> PROBLEM
Collect each line from the listing below that contains the string "ORCID".

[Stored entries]

- - - -

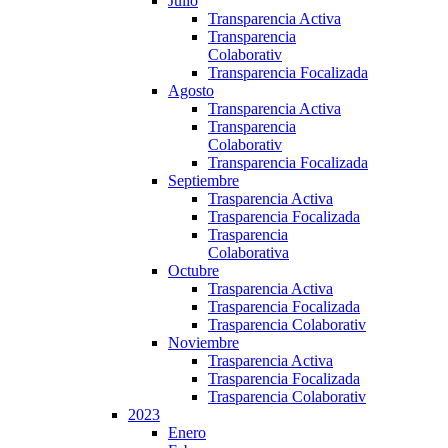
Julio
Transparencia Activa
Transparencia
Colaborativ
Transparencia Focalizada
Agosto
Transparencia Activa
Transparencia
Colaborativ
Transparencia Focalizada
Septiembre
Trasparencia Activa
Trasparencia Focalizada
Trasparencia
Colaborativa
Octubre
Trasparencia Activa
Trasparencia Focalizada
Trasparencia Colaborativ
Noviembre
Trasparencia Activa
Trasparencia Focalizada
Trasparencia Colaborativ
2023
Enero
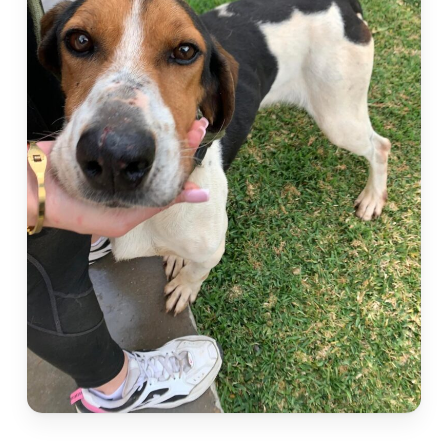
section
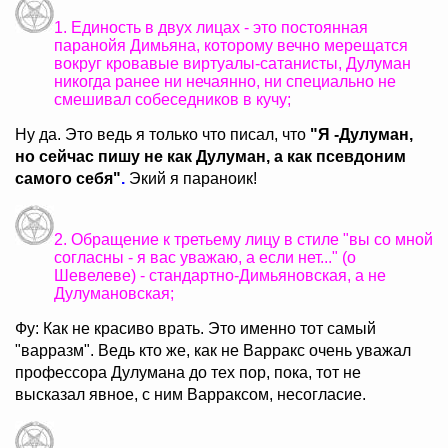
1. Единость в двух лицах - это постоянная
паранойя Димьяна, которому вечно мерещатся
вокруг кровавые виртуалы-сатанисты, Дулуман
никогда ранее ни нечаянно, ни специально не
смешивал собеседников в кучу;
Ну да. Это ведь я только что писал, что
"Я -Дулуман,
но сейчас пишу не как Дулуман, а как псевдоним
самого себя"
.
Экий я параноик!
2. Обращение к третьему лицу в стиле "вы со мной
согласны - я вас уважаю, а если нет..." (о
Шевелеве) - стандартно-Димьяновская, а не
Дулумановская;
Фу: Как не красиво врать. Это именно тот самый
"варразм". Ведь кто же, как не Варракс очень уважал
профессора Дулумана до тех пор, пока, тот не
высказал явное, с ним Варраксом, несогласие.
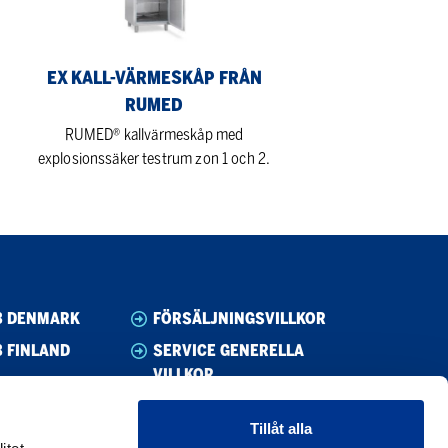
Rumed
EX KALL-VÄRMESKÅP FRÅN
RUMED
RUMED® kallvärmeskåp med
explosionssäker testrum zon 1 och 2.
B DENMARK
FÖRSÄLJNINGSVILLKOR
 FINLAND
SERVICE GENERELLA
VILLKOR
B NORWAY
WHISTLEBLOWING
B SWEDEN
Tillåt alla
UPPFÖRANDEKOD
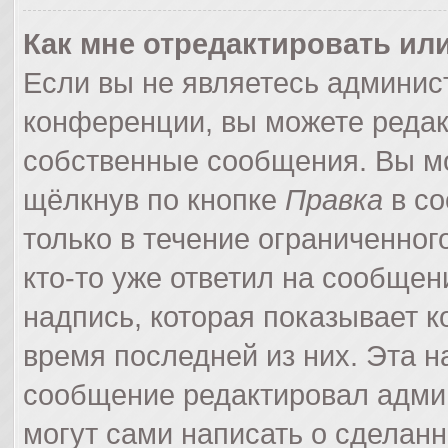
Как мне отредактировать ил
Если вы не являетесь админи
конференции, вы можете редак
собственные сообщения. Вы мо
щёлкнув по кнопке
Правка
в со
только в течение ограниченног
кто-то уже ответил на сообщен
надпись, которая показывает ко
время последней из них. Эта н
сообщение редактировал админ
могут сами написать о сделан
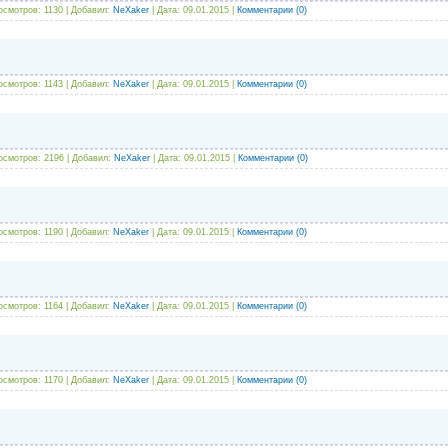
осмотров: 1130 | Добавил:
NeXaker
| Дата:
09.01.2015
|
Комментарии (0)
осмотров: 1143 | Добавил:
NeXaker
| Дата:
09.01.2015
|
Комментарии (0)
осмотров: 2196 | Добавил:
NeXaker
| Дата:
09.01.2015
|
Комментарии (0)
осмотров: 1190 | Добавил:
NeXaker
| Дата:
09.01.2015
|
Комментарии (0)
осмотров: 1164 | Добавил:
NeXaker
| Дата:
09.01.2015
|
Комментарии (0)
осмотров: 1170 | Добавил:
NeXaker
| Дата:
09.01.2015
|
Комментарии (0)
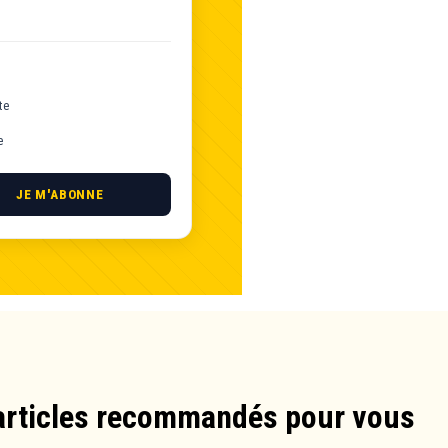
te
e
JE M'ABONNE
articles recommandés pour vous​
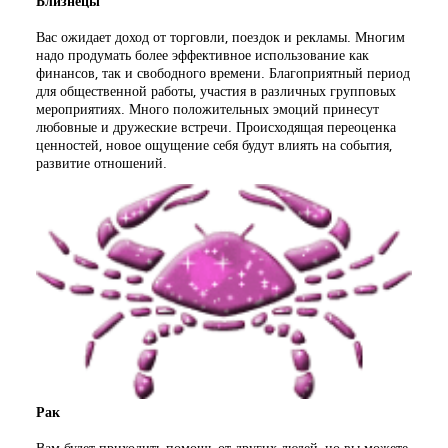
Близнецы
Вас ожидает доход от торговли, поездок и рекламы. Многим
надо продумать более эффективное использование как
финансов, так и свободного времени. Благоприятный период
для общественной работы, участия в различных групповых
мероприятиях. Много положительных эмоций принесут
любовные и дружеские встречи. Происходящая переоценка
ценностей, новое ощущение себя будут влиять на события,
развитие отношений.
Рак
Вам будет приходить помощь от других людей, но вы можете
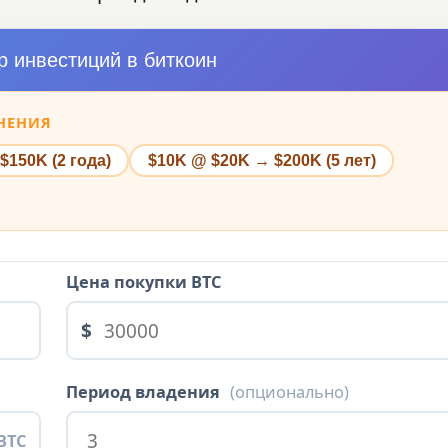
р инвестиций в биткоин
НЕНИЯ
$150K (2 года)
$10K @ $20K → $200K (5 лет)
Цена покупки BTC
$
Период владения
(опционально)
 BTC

- - - -

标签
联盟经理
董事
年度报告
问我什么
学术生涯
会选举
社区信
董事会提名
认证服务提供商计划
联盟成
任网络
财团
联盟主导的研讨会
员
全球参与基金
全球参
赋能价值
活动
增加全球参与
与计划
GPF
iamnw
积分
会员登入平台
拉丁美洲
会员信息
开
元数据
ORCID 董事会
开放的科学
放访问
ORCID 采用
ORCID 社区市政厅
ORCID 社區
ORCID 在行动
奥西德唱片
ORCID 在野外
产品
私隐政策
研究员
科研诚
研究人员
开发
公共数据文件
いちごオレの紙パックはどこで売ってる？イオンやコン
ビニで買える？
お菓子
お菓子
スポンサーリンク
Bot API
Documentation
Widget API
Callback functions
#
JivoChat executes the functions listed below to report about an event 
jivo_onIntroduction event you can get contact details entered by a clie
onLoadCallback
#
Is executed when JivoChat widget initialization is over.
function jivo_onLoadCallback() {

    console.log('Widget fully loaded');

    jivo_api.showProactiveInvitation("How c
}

- - - -

> EXERCISE SOLUTION
ORCID 董事会
ORCID 采用
ORCID 社区市政厅
ORCID 社區
ORCID 在行动
ORCID 在野外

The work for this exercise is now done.